Selon elle, les municipalités ne peuvent pas assumer seules les coûts du transport collectif. Elle demande au gouvernement du Québec de financer de façon beaucoup plus significative les opérations, avec une contribution majoritaire et prévisible.
Les investissements dans les infrastructures de transport sont également nécessaires, selon la mairesse. La flotte d’autobus de Sherbrooke est vieillissante, alors que la ville poursuit son virage vers l’électrification.

La flotte d’autobus de Sherbrooke est vieillissante, alors que la ville poursuit son virage vers l’électrification. (Photo d'archives)
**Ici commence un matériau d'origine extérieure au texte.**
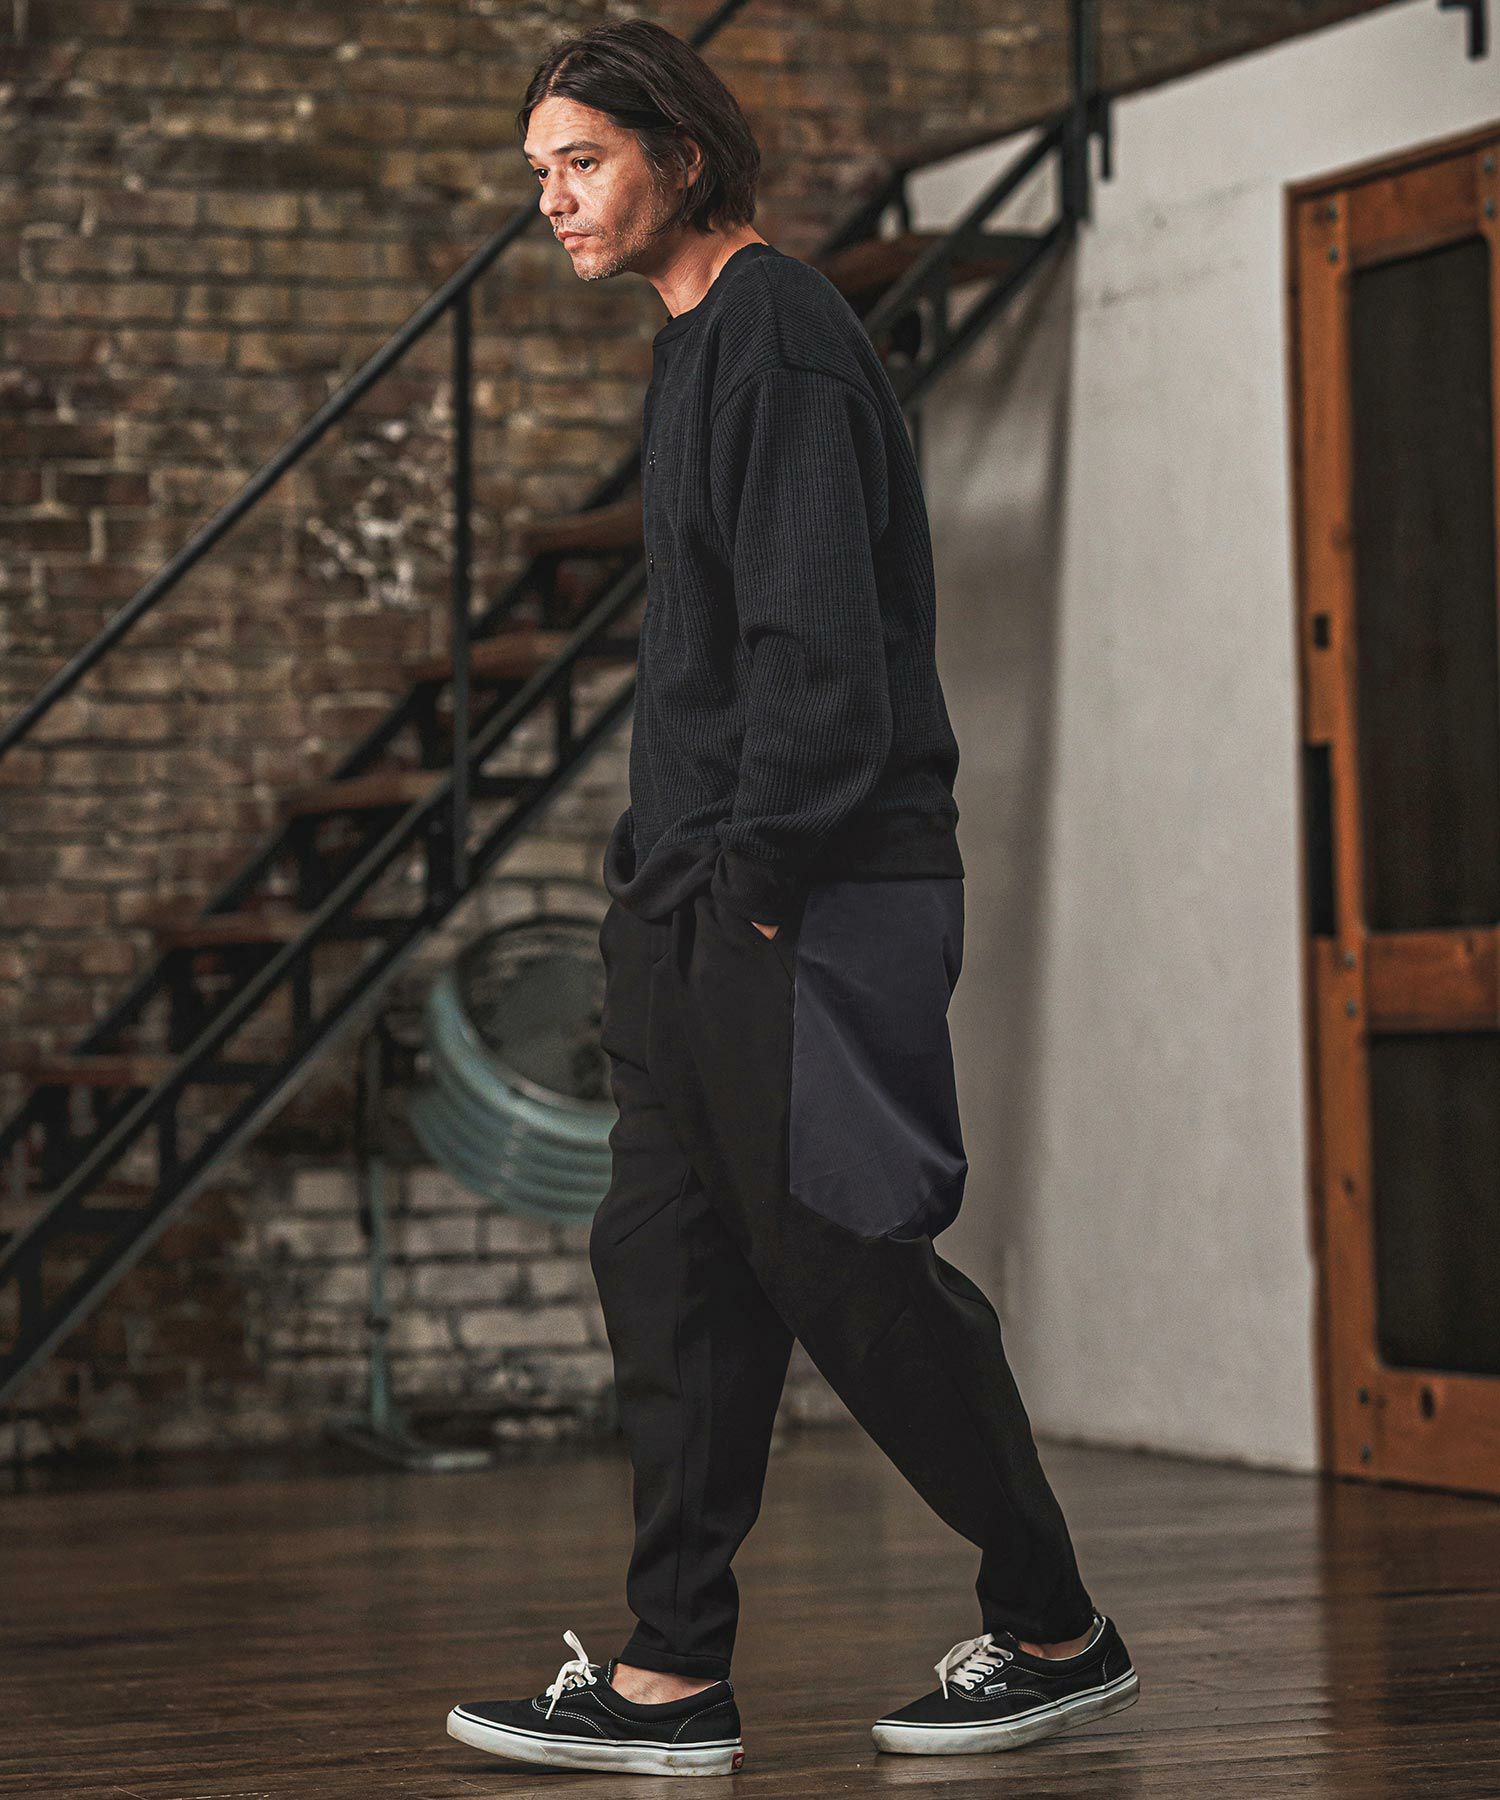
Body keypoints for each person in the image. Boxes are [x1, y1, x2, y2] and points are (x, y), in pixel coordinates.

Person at [446, 18, 1138, 1779]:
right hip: (697, 896)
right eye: (540, 173)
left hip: (812, 891)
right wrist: (661, 887)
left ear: (680, 155)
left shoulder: (781, 337)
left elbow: (820, 657)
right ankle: (672, 1675)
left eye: (582, 162)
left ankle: (1056, 1627)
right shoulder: (696, 345)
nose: (553, 199)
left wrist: (750, 873)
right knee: (669, 1270)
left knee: (849, 1266)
Photo : Radio-Canada / Alexandra Duchaine
Quand on achète des autobus électriques, il faut que ça suive aussi au niveau des aménagements du garage, souligne-t-elle.
Elle estime que le gouvernement ne peut pas interrompre le financement alors que Sherbrooke a déjà entrepris sa transition vers une flotte électrique.
Logement, itinérance et développement économique
Le logement social et l’itinérance font également partie des demandes de la mairesse.
Elle souhaite par ailleurs que Québec poursuive son soutien au développement économique de Sherbrooke. Elle cite notamment la zone d’innovation quantique et le développement du centre-ville.
La FQM fait aussi ses demandes
La Fédération québécoise des municipalités (FQM) cible aussi les infrastructures comme enjeu majeur pour la prochaine campagne électoral.
L'organisation recevra d'ailleur tous les chefs des différents partis, lors de son congrès qui se déroulera tout juste avant le vote par anticipation qui s'amorce le 27 septembre.
De façon immédiate, la FQM demande aux partis de faire leur proposition pour contrer les tarifs américains.
Le navettage entre les régions et le nord du Québec, le « fly in-fly out », le transport aérien, la forêt, le transport adapté et collectif, la stratégie maritime, l’action climatique municipale, la protection du territoire, les services aux familles et l'immigration pour favoriser l'occupation du territoire sont parmi les autres points d'intérêt de l'organisation qui représente plus de 1000 municipalités à travers le Québec.
Ce qu'on veut, c'est un partenaire fiable qui investit même quand les coûts augmentent et qui garde son pourcentage minimalement. Aussi, la reddition de comptes. On met tellement d'énergie de ce côté-là. On y voit des économies possibles pour le gouvernement, explique le président de la Fédération québécoise des municipalités, Jacques Demers.

Jacques Demers est président de la Fédération québécoise des municipalités. (Photo d'archives)
Photo : Radio-Canada / Alexandre Painchaud
Il ne faut pas oublier la forêt. Pour nous, c'est de quoi de majeur. [...] Il faut parler des changements climatiques. On dirait que depuis la dernière élection, l'environnement on a mis cela de côté, mais on va prendre du retard si on en continue pas à investir dans cela, ajoute M. Demers.